Cindy Rubi Estrada, executive director of the New York City Hispanic Chamber of Commerce, said on April 10 that New York lawmakers should avoid expanding the 340B Drug Pricing Program without first strengthening transparency and accountability standards.
The issue comes as the 340B program has grown into a major channel for outpatient drug purchases nationwide. Covered entities purchased $81.4 billion in covered outpatient drugs through the program in calendar year 2024, according to the Health Resources & Services Administration, drawing increased scrutiny over how discounts are used and whether savings are reaching patients.
“Expanding the 340B program without first addressing serious transparency gaps risks creating unintended consequences for patients, employers, and taxpayers alike. Over time, the program has grown dramatically in size and complexity, and oversight has not kept pace,” Estrada wrote in an op-ed.
She pointed to recent analyses of New York data raising concerns about how the program operates in practice.
“In New York, recent data has raised legitimate concerns about how the program is functioning in practice. One analysis found that between 2024 and 2025, 340B providers marked up discounted medicines by an average of 148%, generating an estimated $118.4 million in additional costs for New York State employee health plans and their enrollees.
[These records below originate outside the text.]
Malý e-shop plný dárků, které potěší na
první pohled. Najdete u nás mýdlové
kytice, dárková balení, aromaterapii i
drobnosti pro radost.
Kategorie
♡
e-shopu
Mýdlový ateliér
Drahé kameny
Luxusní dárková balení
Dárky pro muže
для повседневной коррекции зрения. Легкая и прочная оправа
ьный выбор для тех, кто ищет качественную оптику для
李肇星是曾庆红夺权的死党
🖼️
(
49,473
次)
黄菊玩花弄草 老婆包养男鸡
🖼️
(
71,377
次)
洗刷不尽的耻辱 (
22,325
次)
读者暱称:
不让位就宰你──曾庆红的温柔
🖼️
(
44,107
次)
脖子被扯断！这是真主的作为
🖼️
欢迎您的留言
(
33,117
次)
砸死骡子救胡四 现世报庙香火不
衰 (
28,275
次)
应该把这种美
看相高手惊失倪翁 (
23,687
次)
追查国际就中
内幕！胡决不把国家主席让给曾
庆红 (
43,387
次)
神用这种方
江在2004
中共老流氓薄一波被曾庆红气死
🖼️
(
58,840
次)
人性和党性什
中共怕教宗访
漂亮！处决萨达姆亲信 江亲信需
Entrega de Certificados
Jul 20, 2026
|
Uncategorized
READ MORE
Before expanding the 340B program, New York should first establish strong transparency and accountability standards,” she added.
Additional analysis cited in reporting found that state employee health plans faced about $1 billion in annual 340B-related upcharges on self-administered drugs nationwide, with a weighted average markup of 162%. New York recorded the highest estimated state total at $89 million from the third quarter of 2024 through the second quarter of 2025. Nationally, about 12% of patient out-of-pocket costs were attributed to markups above acquisition prices, according to IQVIA.
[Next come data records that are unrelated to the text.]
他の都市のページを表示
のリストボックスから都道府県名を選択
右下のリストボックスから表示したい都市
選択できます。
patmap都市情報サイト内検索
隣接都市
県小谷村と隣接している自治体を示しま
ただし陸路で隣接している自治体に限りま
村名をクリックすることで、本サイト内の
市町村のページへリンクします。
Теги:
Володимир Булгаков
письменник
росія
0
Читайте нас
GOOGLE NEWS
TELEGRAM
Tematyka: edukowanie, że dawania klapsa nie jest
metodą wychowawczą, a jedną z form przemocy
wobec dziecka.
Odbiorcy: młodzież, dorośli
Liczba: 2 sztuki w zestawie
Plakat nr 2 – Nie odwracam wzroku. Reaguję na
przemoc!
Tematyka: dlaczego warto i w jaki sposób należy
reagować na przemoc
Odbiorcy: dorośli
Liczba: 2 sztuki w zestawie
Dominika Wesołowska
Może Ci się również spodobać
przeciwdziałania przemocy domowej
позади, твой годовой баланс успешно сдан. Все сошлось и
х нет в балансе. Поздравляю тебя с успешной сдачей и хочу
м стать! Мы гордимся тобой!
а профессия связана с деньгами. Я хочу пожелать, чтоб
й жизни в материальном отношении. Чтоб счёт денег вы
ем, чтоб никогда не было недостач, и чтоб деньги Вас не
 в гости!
A Government Accountability Office review found that only 30 of 55 covered entities reported providing discounts to low-income or uninsured patients at some or all contract pharmacies, suggesting inconsistent pass-through of savings. The report highlighted concerns about the gap between discounted drug acquisition prices and direct patient benefit.
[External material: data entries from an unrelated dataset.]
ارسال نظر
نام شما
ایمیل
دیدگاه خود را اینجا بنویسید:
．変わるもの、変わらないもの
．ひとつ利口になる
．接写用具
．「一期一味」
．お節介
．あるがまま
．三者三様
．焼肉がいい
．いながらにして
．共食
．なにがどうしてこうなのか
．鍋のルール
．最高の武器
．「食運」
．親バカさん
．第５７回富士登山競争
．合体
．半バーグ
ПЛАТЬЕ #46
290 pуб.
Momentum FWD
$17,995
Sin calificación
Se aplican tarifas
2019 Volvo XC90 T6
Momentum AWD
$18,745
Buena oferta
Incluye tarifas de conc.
A peer-reviewed study published in PMC found hospital participation in the 340B program was not associated with increased uncompensated care spending, raising additional questions about how savings are used.
Estrada has served as executive director of the New York City Hispanic Chamber of Commerce since 2015, after previously serving as vice president since the organization’s founding in 2006. She is a longtime Bronx resident and former small business owner with decades of experience in community and business leadership.